And it’s the part of branding that doesn’t cost anything. The hour you spend reading reviews and writing down customer phrases is free. The hours you save by no longer guessing what to say on your homepage is invaluable.
The mistakes most owners make once they try this
Three patterns I see when small business owners first attempt voice research:
- Over-translating to “polished” language. Customer said “I need this fixed fast.” Owner translates to “We pride ourselves on rapid response times.” That’s not voice — that’s the same business-speak you were trying to escape. Use the customer phrase mostly verbatim.
- Picking the most flattering quotes only. Customer reviews include the things you wish customers said. They also include what customers actually noticed. Capture both.

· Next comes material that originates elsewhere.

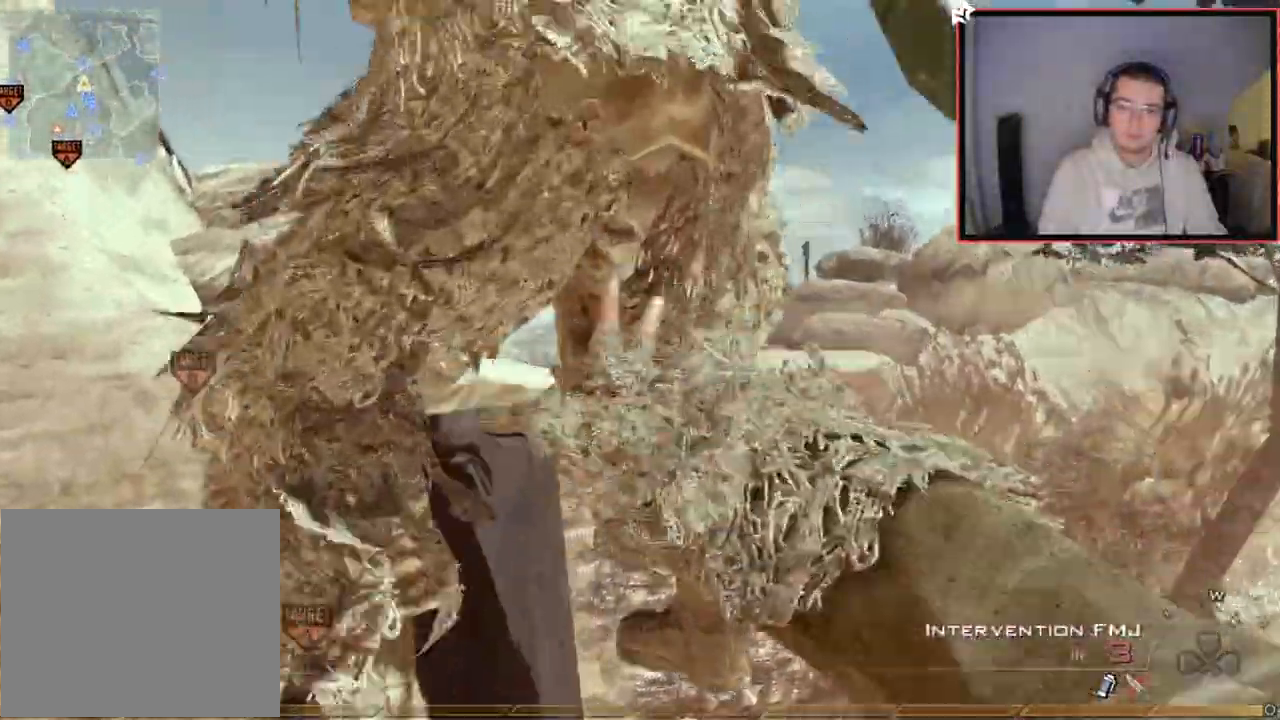
{"buttons": ["CROSS"], "left_stick": "down-left", "right_stick": "right", "events": [[150, "left_stick", "left"], [200, "right_stick", "right"], [217, "left_stick", "down-left"], [284, "SQUARE", "down"], [367, "SQUARE", "up"], [384, "CROSS", "down"]]}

- Using customer language in unnatural ways. Forcing “no surprise charges” into a paragraph where it doesn’t fit is worse than not having it at all. Customer voice flows naturally because it’s how people actually talk. Don’t shoehorn.
The 30-minute version (if you can’t do the full hour)
Open your three most recent reviews. Read them carefully. Note three to five phrases customers used that you wouldn’t have written yourself.
Now open your homepage. Find one place where you used business-speak that maps to one of those customer phrases. Replace your version with theirs.
Repeat next week with a different review and a different page. One change a week for a year is 52 voice fixes. The texture of your business shifts permanently in a way no rebrand could match.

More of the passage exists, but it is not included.